Rua Óscar da Silva, Leça da Palmeira - antiga conserveira - (10-02-11)

Haverá uma certa beleza nisto tudo. Comi uma sandes a correr, já muito almoço tardio, perto da empresa Ramirez, a do atum da nossa imaginação, recordando-me que este povo de mundos sem mundo, é um pioneiro/artista da conservação, seja em enlatados, seja na salga/cura do bacalhau, entre outros. Falta-nos, talvez, um Melville (ou um Sebald, já agora) não apenas para contar a história, mas para vivê-la ou compreendê-la. Apesar disso, um desleixo de rapina preside aos nossos espaços, antigos e novos, notório a cada trecho e preenchendo cada interstício até ao limite do desatino.

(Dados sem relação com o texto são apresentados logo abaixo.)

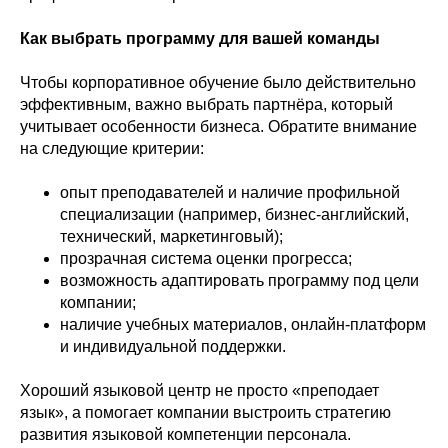
Как выбрать программу для вашей команды
Чтобы корпоративное обучение было действительно
эффективным, важно выбрать партнёра, который
учитывает особенности бизнеса. Обратите внимание
на следующие критерии:
опыт преподавателей и наличие профильной
специализации (например, бизнес-английский,
технический, маркетинговый);
прозрачная система оценки прогресса;
возможность адаптировать программу под цели
компании;
наличие учебных материалов, онлайн-платформ
и индивидуальной поддержки.
Хороший языковой центр не просто «преподает
язык», а помогает компании выстроить стратегию
развития языковой компетенции персонала.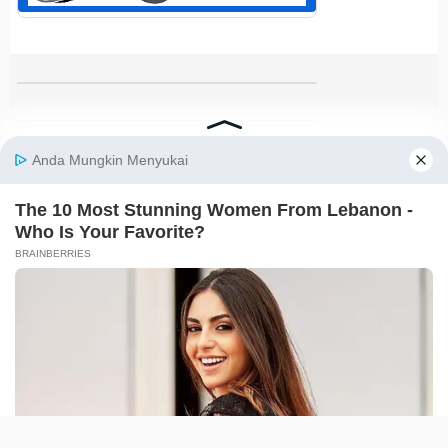
TENTANG KAMI
REDAKSI
KODE ETIK
PEDOMAN MEDIA SIBER
DISCLAIMER
KEBIJAKAN PRIVASI
JARINGAN SOCIAL
Facebook
Instagram
Youtube
RSS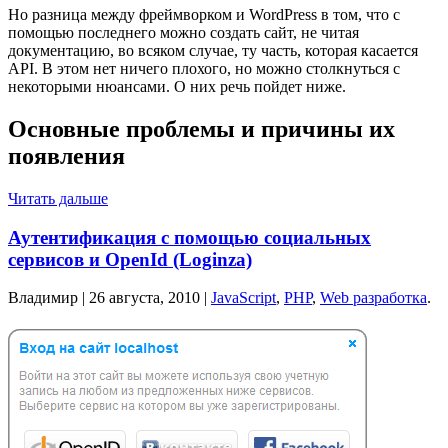
Но разница между фреймворком и WordPress в том, что с
помощью последнего можно создать сайт, не читая
документацию, во всяком случае, ту часть, которая касается
API. В этом нет ничего плохого, но можно столкнуться с
некоторыми нюансами. О них речь пойдет ниже.
Основные проблемы и причины их
появления
Читать дальше
Аутентификация с помощью социальных
сервисов и OpenId (Loginza)
Владимир |
26 августа, 2010
|
JavaScript
,
PHP
,
Web разработка
.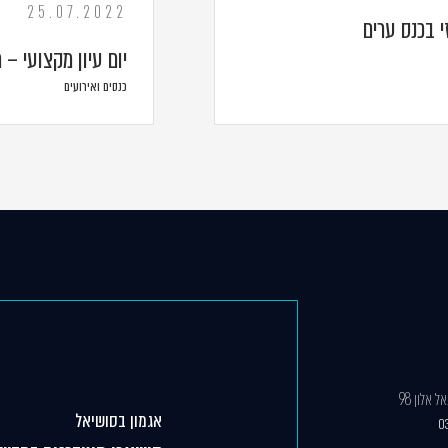
25.07.2022
י בכנס ערים
יום עיון מקצועי –
כנסים ואירועים
 אלון 98
אגמון בסושיאל
0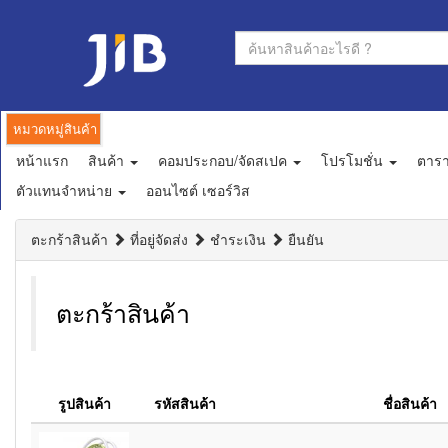
หมวดหมู่สินค้า
หน้าแรก
สินค้า
คอมประกอบ/จัดสเปค
โปรโมชั่น
ตาร
ตัวแทนจำหน่าย
ออนไซต์ เซอร์วิส
ตะกร้าสินค้า
ที่อยู่จัดส่ง
ชำระเงิน
ยืนยัน
ตะกร้าสินค้า
รูปสินค้า
รหัสสินค้า
ชื่อสินค้า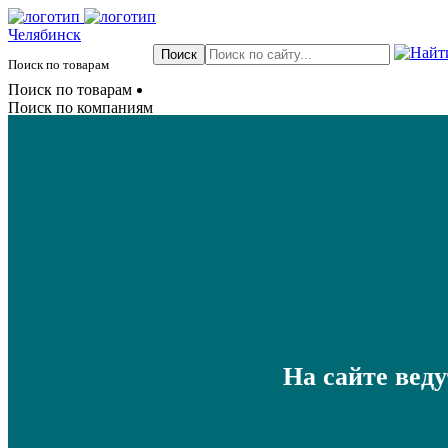
Челябинск
Поиск по товарам
Поиск по товарам
Поиск по компаниям
На сайте вед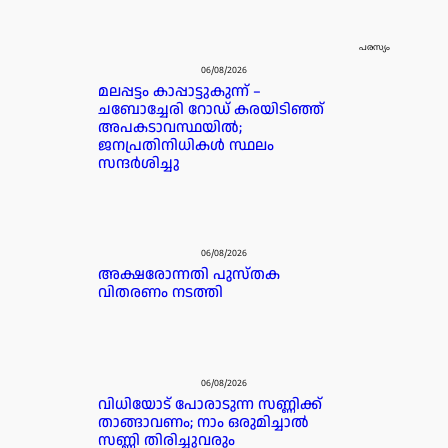
പരസ്യം
06/08/2026
മലപ്പട്ടം കാപ്പാട്ടുകുന്ന് –
ചബോച്ചേരി റോഡ് കരയിടിഞ്ഞ്
അപകടാവസ്ഥയിൽ;
ജനപ്രതിനിധികൾ സ്ഥലം
സന്ദർശിച്ചു
06/08/2026
അക്ഷരോന്നതി പുസ്തക
വിതരണം നടത്തി
06/08/2026
വിധിയോട് പോരാടുന്ന സണ്ണിക്ക്
താങ്ങാവണം; നാം ഒരുമിച്ചാൽ
സണ്ണി തിരിച്ചുവരും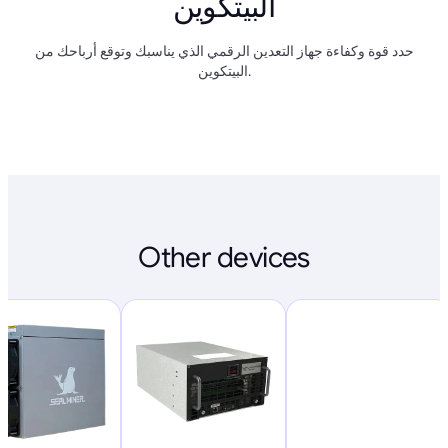
البيتكوين
حدد قوة وكفاءة جهاز التعدين الرقمي الذي يناسبك وتوقع أرباحك من
البيتكوين.
Other devices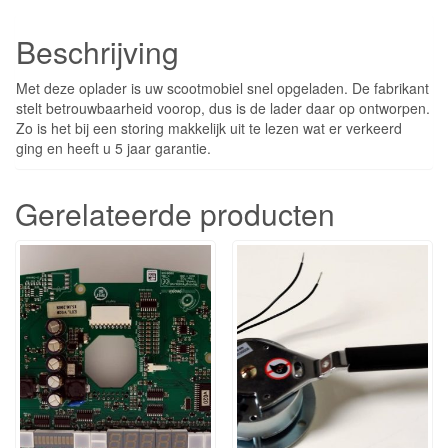
Beschrijving
Met deze oplader is uw scootmobiel snel opgeladen. De fabrikant
stelt betrouwbaarheid voorop, dus is de lader daar op ontworpen.
Zo is het bij een storing makkelijk uit te lezen wat er verkeerd
ging en heeft u 5 jaar garantie.
Gerelateerde producten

A rua Óscar da Silva em Leça da Palmeira/Parafita, é um bom exemplo disso.

quarta-feira, 9 de fevereiro de 2011

Restos de interior a fechar nos mercados



Nelas, Outubro de 2010

Antes de mais, recordo um fim-de-semana [muito] longínquo: borrego assado em fogão a lenha com direito a miolos à moda da casa amiga; licor de qualquer coisa, entre vários licores. E Joy Division, algures num bar rasca, com jukebox a mediar a noute. Ah!, e uma feira regional, com direito a prova de vinhos.

Desta passagem posterior, a actualizar, retive alguns destroços, derrapagens de um tempo cada vez mais moderno e solitário.

terça-feira, 8 de fevereiro de 2011

Estrangeiro


Águeda, (08-02-11)

Quando parei junto à ponte vindo, por um imprevisto sóbrio, de Avintes, enamorei-me por uma casa que julgo ser do século XIX. Apeteceu-me pular para dentro do seu espaço arruinado e ao mesmo tempo infalível na sua memória aparente, qual Meursault supostamente existencial do “O Estrangeiro”, de Camus, quando este se arroja para o caminhão em andamento. Por acaso estava sol, mas não matei ninguém.

E segui para Sul…

domingo, 6 de fevereiro de 2011

Viagem ao centro de um vidrão


objecto identificado como sendo de barro e de dimensões razoáveis, São Victor, Braga (06-02-11)

Carecemos, com efeito, de um Carnão, para atirar lá para dentro alguns nossos correligionários, ou apenas deixá-los à porta…

sábado, 5 de fevereiro de 2011

Adivinha-se lá em baixo


Bom Jesus do Monte, Braga (05-02-11)

Algum sol e seres humanos a falarem baixo.

quinta-feira, 3 de fevereiro de 2011

Um gajo simples


Fafe, 03-02-11

Não foi bem a correr. Estava apenas a pensar nos livros para ler, enquanto escutava o "Easy" dos Faith no More. Eu também sou fácil, ou se calhar um gajo simples.